─── Dataset records

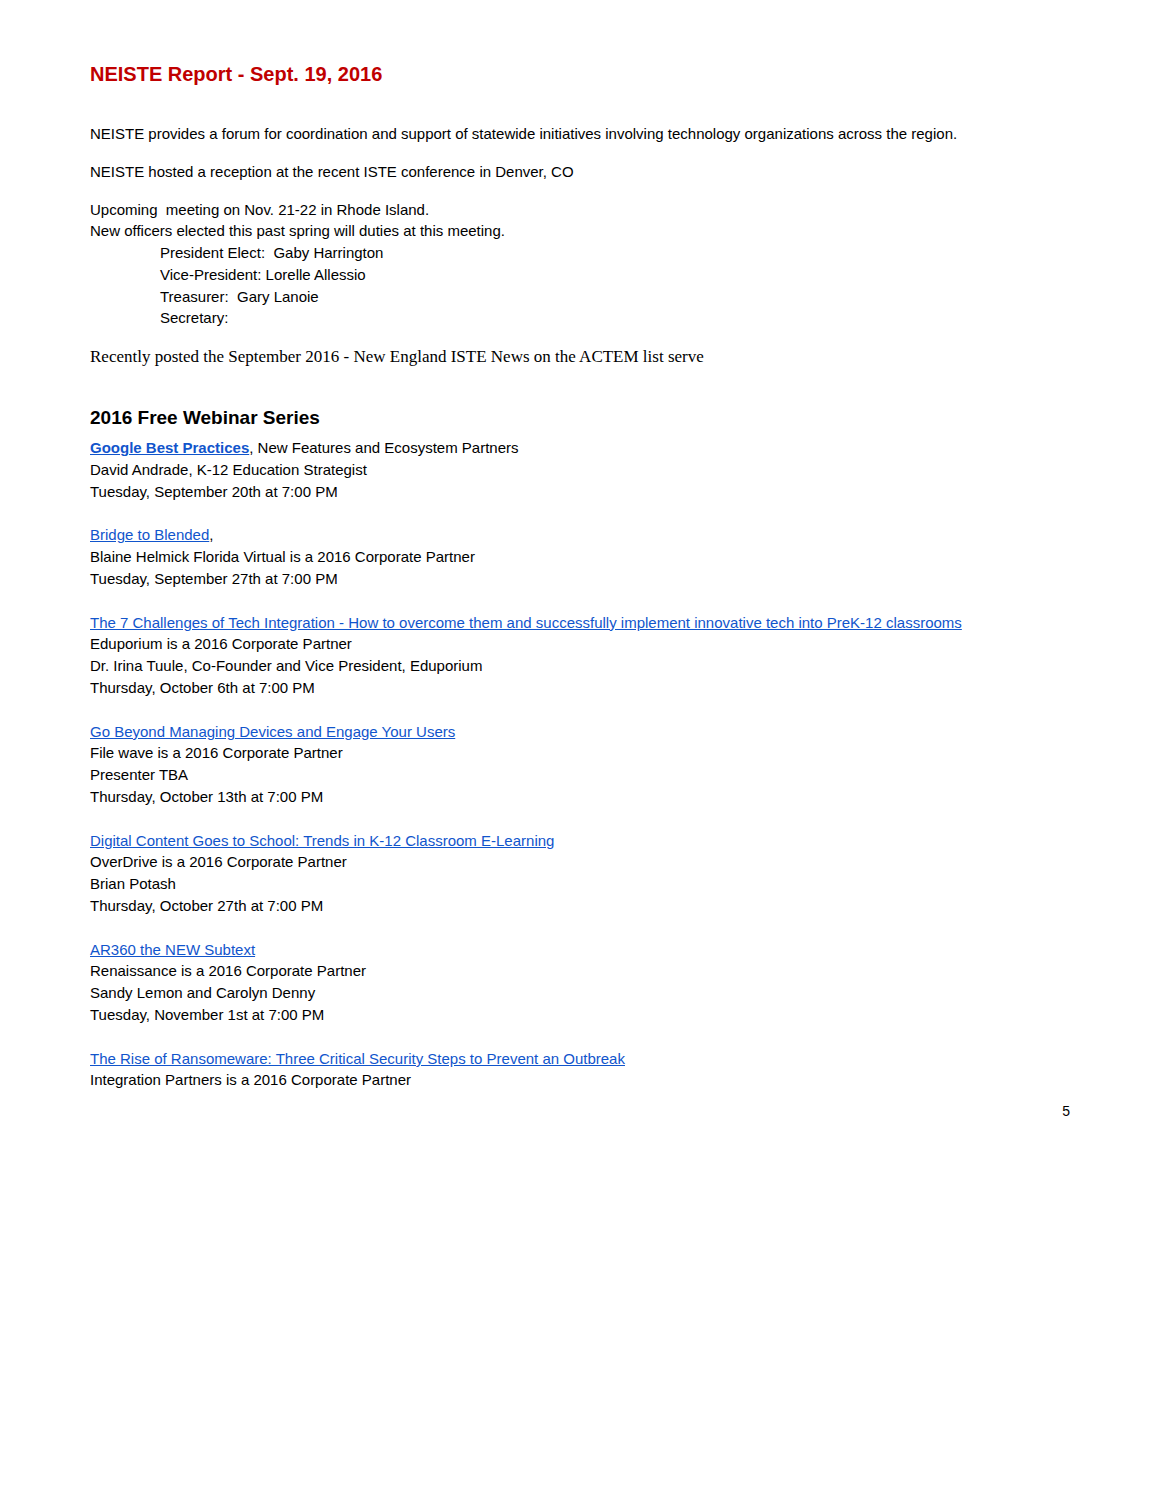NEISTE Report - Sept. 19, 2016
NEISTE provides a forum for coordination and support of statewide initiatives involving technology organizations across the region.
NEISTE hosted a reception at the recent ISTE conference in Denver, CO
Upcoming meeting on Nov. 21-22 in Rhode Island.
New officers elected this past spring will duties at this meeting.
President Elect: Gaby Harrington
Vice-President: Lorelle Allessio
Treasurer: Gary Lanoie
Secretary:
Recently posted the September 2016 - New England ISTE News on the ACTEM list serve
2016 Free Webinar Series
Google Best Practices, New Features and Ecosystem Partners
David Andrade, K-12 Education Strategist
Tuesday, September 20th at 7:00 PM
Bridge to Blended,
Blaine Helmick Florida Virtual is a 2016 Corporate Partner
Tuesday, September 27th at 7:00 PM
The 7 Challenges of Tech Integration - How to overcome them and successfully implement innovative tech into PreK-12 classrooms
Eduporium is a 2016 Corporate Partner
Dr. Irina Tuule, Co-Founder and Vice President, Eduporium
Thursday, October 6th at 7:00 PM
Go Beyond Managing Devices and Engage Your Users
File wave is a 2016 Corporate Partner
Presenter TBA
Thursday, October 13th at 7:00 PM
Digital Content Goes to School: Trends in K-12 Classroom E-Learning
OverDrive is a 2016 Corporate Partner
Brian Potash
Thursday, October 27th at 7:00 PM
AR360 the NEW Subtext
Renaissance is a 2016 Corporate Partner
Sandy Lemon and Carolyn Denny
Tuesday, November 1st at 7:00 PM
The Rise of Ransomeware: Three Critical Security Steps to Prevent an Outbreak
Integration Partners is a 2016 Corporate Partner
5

──────

**What to produce:** The listing above should be transcribed word for word, with its pictures left out.

**Finished exercise:**
NEISTE Report - Sept. 19, 2016
NEISTE provides a forum for coordination and support of statewide initiatives involving technology organizations across the region.
NEISTE hosted a reception at the recent ISTE conference in Denver, CO
Upcoming meeting on Nov. 21-22 in Rhode Island.
New officers elected this past spring will duties at this meeting.
President Elect: Gaby Harrington
Vice-President: Lorelle Allessio
Treasurer: Gary Lanoie
Secretary:
Recently posted the September 2016 - New England ISTE News on the ACTEM list serve
2016 Free Webinar Series
Google Best Practices, New Features and Ecosystem Partners
David Andrade, K-12 Education Strategist
Tuesday, September 20th at 7:00 PM
Bridge to Blended,
Blaine Helmick Florida Virtual is a 2016 Corporate Partner
Tuesday, September 27th at 7:00 PM
The 7 Challenges of Tech Integration - How to overcome them and successfully implement innovative tech into PreK-12 classrooms
Eduporium is a 2016 Corporate Partner
Dr. Irina Tuule, Co-Founder and Vice President, Eduporium
Thursday, October 6th at 7:00 PM
Go Beyond Managing Devices and Engage Your Users
File wave is a 2016 Corporate Partner
Presenter TBA
Thursday, October 13th at 7:00 PM
Digital Content Goes to School: Trends in K-12 Classroom E-Learning
OverDrive is a 2016 Corporate Partner
Brian Potash
Thursday, October 27th at 7:00 PM
AR360 the NEW Subtext
Renaissance is a 2016 Corporate Partner
Sandy Lemon and Carolyn Denny
Tuesday, November 1st at 7:00 PM
The Rise of Ransomeware: Three Critical Security Steps to Prevent an Outbreak
Integration Partners is a 2016 Corporate Partner
5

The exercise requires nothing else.